Likewise, the last year to use is open to debate. Here, the issue is bowl games. Ideally, the data would use records from the regular season and possible conference championships, which are played the last day of the regular season. Unfortunately, the data source also includes bowl games. Before 1992, the bowl games were no better organized than the regular season. Conferences and bowls had contracts for teams to play in specific games. So you would get a selection of highly ranked teams playing each other apparently randomly, with little chance of the two highest ranked teams playing each other. While these games may well have changed which systems would have been controversial each year, I believe the effect will average out over the long term.

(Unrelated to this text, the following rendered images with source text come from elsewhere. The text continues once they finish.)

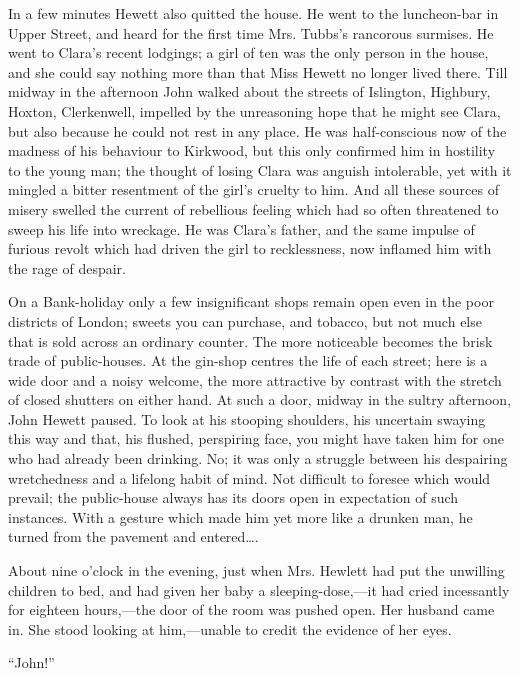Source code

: In a few minutes Hewett also quitted the house. He went to the
luncheon-bar in Upper Street, and heard for the first time Mrs. Tubbs's
rancorous surmises. He went to Clara's recent lodgings; a girl of ten
was the only person in the house, and she could say nothing more than
that Miss Hewett no longer lived there. Till midway in the afternoon
John walked about the streets of Islington, Highbury, Hoxton,
Clerkenwell, impelled by the unreasoning hope that he might see Clara,
but also because he could not rest in any place. He was half-conscious
now of the madness of his behaviour to Kirkwood, but this only confirmed
him in hostility to the {\protect\hypertarget{289}{}{}}young man; the
thought of losing Clara was anguish intolerable, yet with it mingled a
bitter resentment of the girl's cruelty to him. And all these sources of
misery swelled the current of rebellious feeling which had so often
threatened to sweep his life into wreckage. He was Clara's father, and
the same impulse of furious revolt which had driven the girl to
recklessness, now inflamed him with the rage of despair.

On a Bank-holiday only a few insignificant shops remain open even in the
poor districts of London; sweets you can purchase, and tobacco, but not
much else that is sold across an ordinary counter. The more noticeable
becomes the brisk trade of public-houses. At the gin-shop centres the
life of each street; here is a wide door and a noisy welcome, the more
attractive by contrast with the stretch of closed shutters on either
hand. At such a door, midway in the sultry afternoon, John Hewett
paused. To look at his stooping shoulders, his uncertain swaying this
way and that, his flushed, perspiring face, you might
{\protect\hypertarget{290}{}{}}have taken him for one who had already
been drinking. No; it was only a struggle between his despairing
wretchedness and a lifelong habit of mind. Not difficult to foresee
which would prevail; the public-house always has its doors open in
expectation of such instances. With a gesture which made him yet more
like a drunken man, he turned from the pavement and entered\ldots{}.

About nine o'clock in the evening, just when Mrs. Hewlett had put the
unwilling children to bed, and had given her baby a sleeping-dose,---it
had cried incessantly for eighteen hours,---the door of the room was
pushed open. Her husband came in. She stood looking at him,---unable to
credit the evidence of her eyes.

``John!''

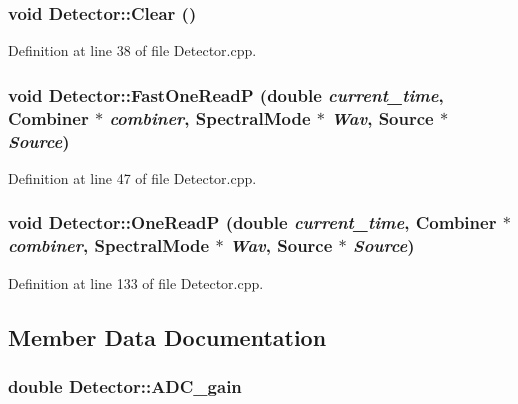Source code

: \hypertarget{classDetector_a57e174c4021b6a66f285ba63dfba1070}{
\subsubsection[{Clear}]{\setlength{\rightskip}{0pt plus 5cm}void Detector::Clear ()}}
\label{classDetector_a57e174c4021b6a66f285ba63dfba1070}


Definition at line 38 of file Detector.cpp.

\hypertarget{classDetector_adfc83c9c00ad09756eb5a26c167cbb62}{
\subsubsection[{FastOneReadP}]{\setlength{\rightskip}{0pt plus 5cm}void Detector::FastOneReadP (double {\em current\_\-time}, \/  {\bf Combiner} $\ast$ {\em combiner}, \/  {\bf SpectralMode} $\ast$ {\em Wav}, \/  {\bf Source} $\ast$ {\em Source})}}
\label{classDetector_adfc83c9c00ad09756eb5a26c167cbb62}


Definition at line 47 of file Detector.cpp.

\hypertarget{classDetector_a65dc093ac969e95438a8b8e29cf316f0}{
\subsubsection[{OneReadP}]{\setlength{\rightskip}{0pt plus 5cm}void Detector::OneReadP (double {\em current\_\-time}, \/  {\bf Combiner} $\ast$ {\em combiner}, \/  {\bf SpectralMode} $\ast$ {\em Wav}, \/  {\bf Source} $\ast$ {\em Source})}}
\label{classDetector_a65dc093ac969e95438a8b8e29cf316f0}


Definition at line 133 of file Detector.cpp.



\subsection{Member Data Documentation}
\hypertarget{classDetector_adb18913ba2480228ee13611040ad7bfe}{
\subsubsection[{ADC\_\-gain}]{\setlength{\rightskip}{0pt plus 5cm}double {\bf Detector::ADC\_\-gain}}}
\label{classDetector_adb18913ba2480228ee13611040ad7bfe}


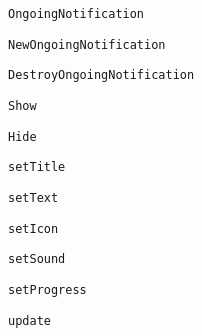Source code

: \begin{DoxyItemize}
\item {\tt Ongoing\-Notification}
\begin{DoxyItemize}
\item {\tt New\-Ongoing\-Notification}
\item {\tt Destroy\-Ongoing\-Notification}
\item {\tt Show}
\item {\tt Hide}
\item {\tt set\-Title}
\item {\tt set\-Text}
\item {\tt set\-Icon}
\item {\tt set\-Sound}
\item {\tt set\-Progress}
\item {\tt update} 
\end{DoxyItemize}
\end{DoxyItemize}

This changed in 1992, when various entities started trying to get the best two teams playing each other. There was limited success until 1999, when the current system - agreed to by the major conferences - was started. Because the system matched the top two teams in 1992, I'm going to stop with the 1991 season.

Majors vs. mid-majors

One of the controversial features of the current system is that the FBS schools are split into two groups, "majors" and "mid-majors". The major (aka AQ or BCS) schools get ranked above the mid-majors, even if they have more losses. The explanation for this is that schools in each group mostly plays schools in that group, so mid-major schools don't play major schools very often, and hence have an easier schedule. I purposely ignored that, because an undefeated mid-major team causes controversy, especially if there are no undefeated major teams. Again, the controversy the code finds may be different from the controversy the press sees, and again I expect that to average out over the long run.

And the numbers are

PollChampionshipPlus-1
65%54%62%

As you can see, there isn't a lot of difference to be seen between the three options. The championship game we have now seems to generate slightly less controversy, which is what we've experienced. Going to a plus-1 from what we have now would raise the controversy level back to almost the point we were at before.

Conclusion

Our current system with a single championship game is less likely to generate controversy than going to a plus-1 system.